Substitute into the \( K_{\mathrm{sp}} \) expression: \( 3.2 \times 10^{-60} = (5s')^5 (3s')^3 (s') \). Simplify and solve for \( s' \): \( s' = (3.2 \times 10^{-60} / (5^5 \times 3^3))^{1/9} \). Calculate \( s' \).

Key concepts

Fluoride Treatment

Fluoride treatment is a popular method for strengthening tooth enamel and preventing decay. It works by incorporating fluoride ions into the tooth surface, making it more resistant to acid attacks from bacterial metabolism. Fluoride treatment can be found in various dental care products, including toothpaste and mouth rinses.

Using fluoride helps in two primary ways:

• It encourages the remineralization of enamel by attracting calcium and phosphate ions back to the tooth surface.
• It partially transforms hydroxyapatite, a natural mineral found in enamel, into fluorapatite. This new compound is less soluble in acid.

Applying fluoride regularly helps to maintain a healthy balance between mineral loss and gain, enhancing overall dental health.

Enamel Remineralization

Enamel remineralization is a process that repairs the early signs of tooth decay by restoring lost minerals to the enamel layer. This natural repair process is continuously occurring in the mouth as minerals dissolve and redeposit from saliva.

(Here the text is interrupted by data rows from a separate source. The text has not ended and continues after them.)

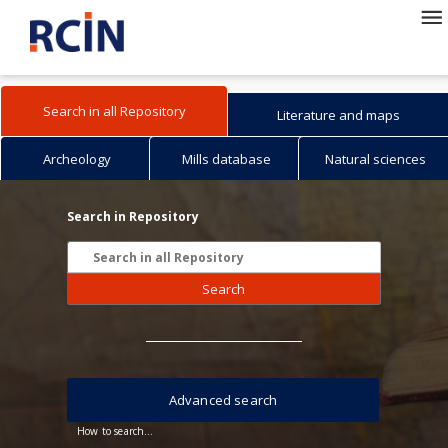
Search in all Repository
Literature and maps
Archeology
Mills database
Natural sciences
Search in Repository
Search
Advanced search
How to search...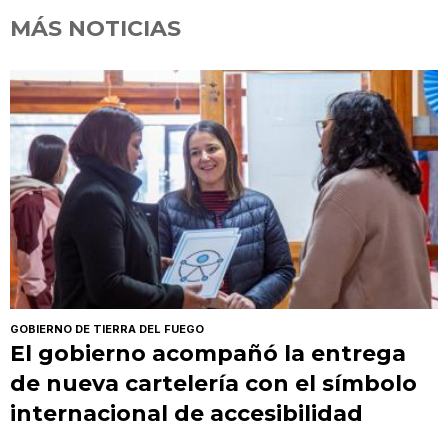
MÁS NOTICIAS
GOBIERNO DE TIERRA DEL FUEGO
El gobierno acompañó la entrega
de nueva cartelería con el símbolo
internacional de accesibilidad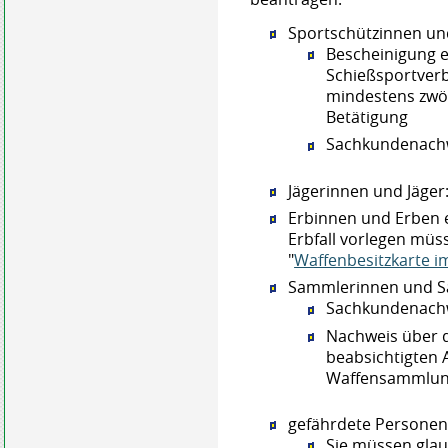
Sportschützinnen un
Bescheinigung 
Schießsportverb
mindestens zwöl
Betätigung
Sachkundenach
Jägerinnen und Jäger:
Erbinnen und Erben e
Erbfall vorlegen müs
"
Waffenbesitzkarte im
Sammlerinnen und S
Sachkundenach
Nachweis über d
beabsichtigten 
Waffensammlu
gefährdete Personen
Sie müssen glau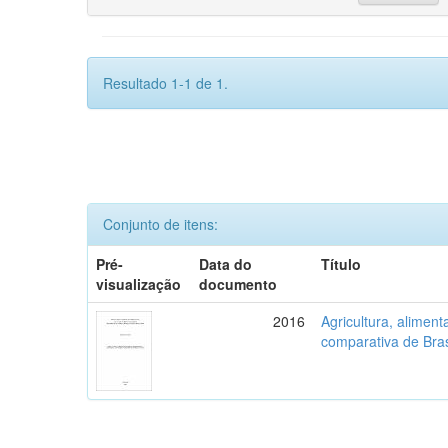
Resultado 1-1 de 1.
Conjunto de itens:
Pré-
Data do
Título
visualização
documento
2016
Agricultura, aliment
comparativa de Bras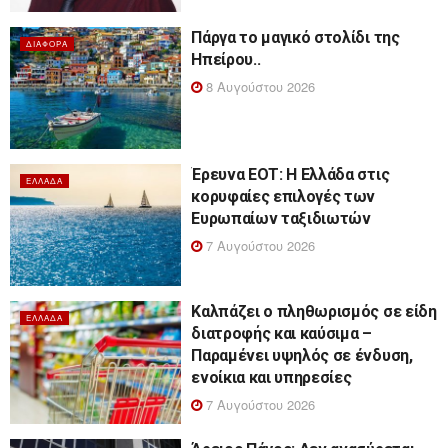
Πάργα το μαγικό στολίδι της
ΔΙΆΦΟΡΑ
Ηπείρου..
8 Αυγούστου 2026
Έρευνα ΕΟΤ: Η Ελλάδα στις
ΕΛΛΆΔΑ
κορυφαίες επιλογές των
Ευρωπαίων ταξιδιωτών
7 Αυγούστου 2026
Καλπάζει ο πληθωρισμός σε είδη
ΕΛΛΆΔΑ
διατροφής και καύσιμα –
Παραμένει υψηλός σε ένδυση,
ενοίκια και υπηρεσίες
7 Αυγούστου 2026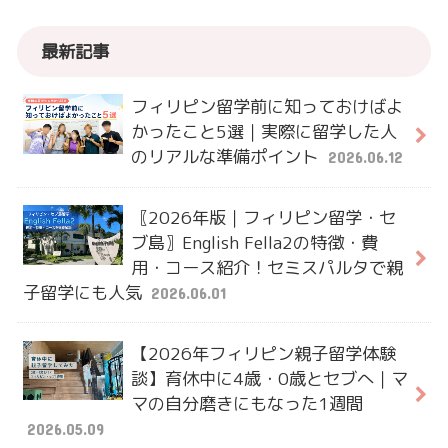
最新記事
フィリピン留学前に知っておけばよ
かったこと5選｜実際に留学した人
のリアルな準備ポイント
2026.06.12
〖2026年版｜フィリピン留学・セ
ブ島〗English Fella2の特徴・費
用・コース紹介！セミスパルタで親
子留学にも人気
2026.06.01
【2026年フィリピン親子留学体験
談】育休中に4歳・0歳とセブへ｜マ
マの自分磨きにもなった1週間
2026.05.09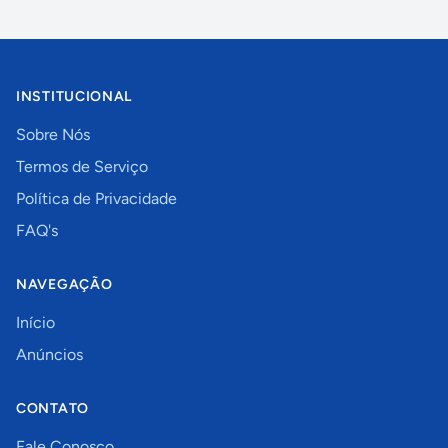
INSTITUCIONAL
Sobre Nós
Termos de Serviço
Política de Privacidade
FAQ's
NAVEGAÇÃO
Início
Anúncios
CONTATO
Fale Conosco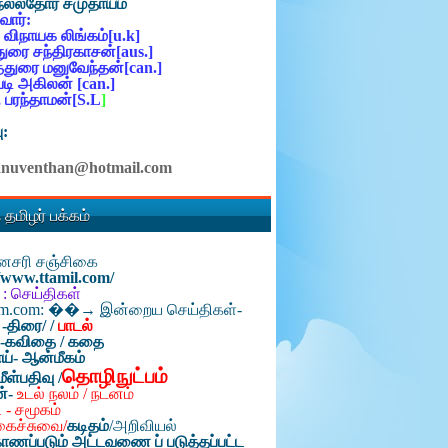
நல்லதோர் சமுதாயம்
ோர்:
 விநாயக லிங்கம்[u.k]
ுரை சந்திரகாசன்[aus.]
்துரை மனுவேந்தன்[can.]
ி அகிலன் [can.]
 பரந்தாமன்[S.L
]
ு:
anuventhan@hotmail.com
 தமிழர் பக்கம்
தினசரி சஞ்சிகை
//www.ttamil.com/
 : செய்திகள்
am.com: ��→ இன்றைய செய்திகள்-
 -திரை/
/
பாடல்
்-கவிதை / கதை
ய்- ஆன்மீகம்
தொழிநுட்பம்
மீள்பதிவு /
ன்-
உடல் நலம் / நடனம்
 - சமூகம்
கைச்சுவை/
கடிதம்
/
அறிவியல்
ாணப்படும் அட்டவணை ப் படுத்தப்பட்ட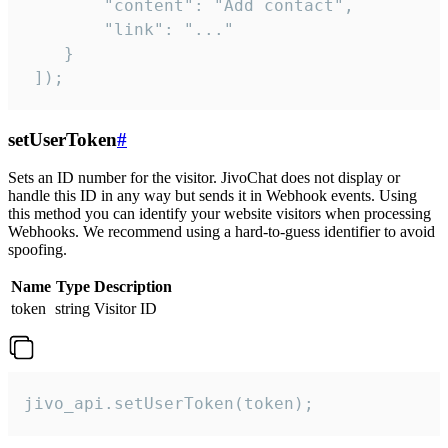
        "content": "Add contact",

        "link": "..."

    }

 ]);
setUserToken
#
Sets an ID number for the visitor. JivoChat does not display or
handle this ID in any way but sends it in Webhook events. Using
this method you can identify your website visitors when processing
Webhooks. We recommend using a hard-to-guess identifier to avoid
spoofing.
Name
Type
Description
token
string
Visitor ID
jivo_api.setUserToken(token);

Fluoride plays a critical role in this process by:

• Forming a barrier over demineralized areas, making them less vulnerable to further acid attacks.
• Enhancing the deposition of calcium and phosphate, which are essential for rebuilding enamel.

When fluoride ions are present, they decrease the solubility of the tooth enamel. This results in stronger and more acid-resistant surfaces, helping preserve teeth and prevent cavities.

Hydroxyapatite and Fluorapatite Transformation

The transformation of hydroxyapatite to fluorapatite is an essential chemical reaction for strengthening teeth. Hydroxyapatite, the primary mineral in tooth enamel, can be partially converted to fluorapatite through the exchange of fluoride ions for hydroxide ions.

This reaction is expressed as:
\[\mathrm{Ca}_{5}\left(\mathrm{PO}_{4}\right)_{3}(\mathrm{OH})(s)+\mathrm{F}^{-}(aq) \rightleftharpoons \mathrm{Ca}_{5}\left(\mathrm{PO}_{4}\right)_{3}(\mathrm{~F})(s)+\mathrm{OH}^{-}(aq)\]

This transformation is beneficial because:

• Fluorapatite is more stable and less soluble than hydroxyapatite.
• It enhances the tooth's resistance to acidic conditions, which are common in the mouth due to diet and bacterial activity.

Overall, this conversion helps in maintaining healthy, decay-resistant teeth.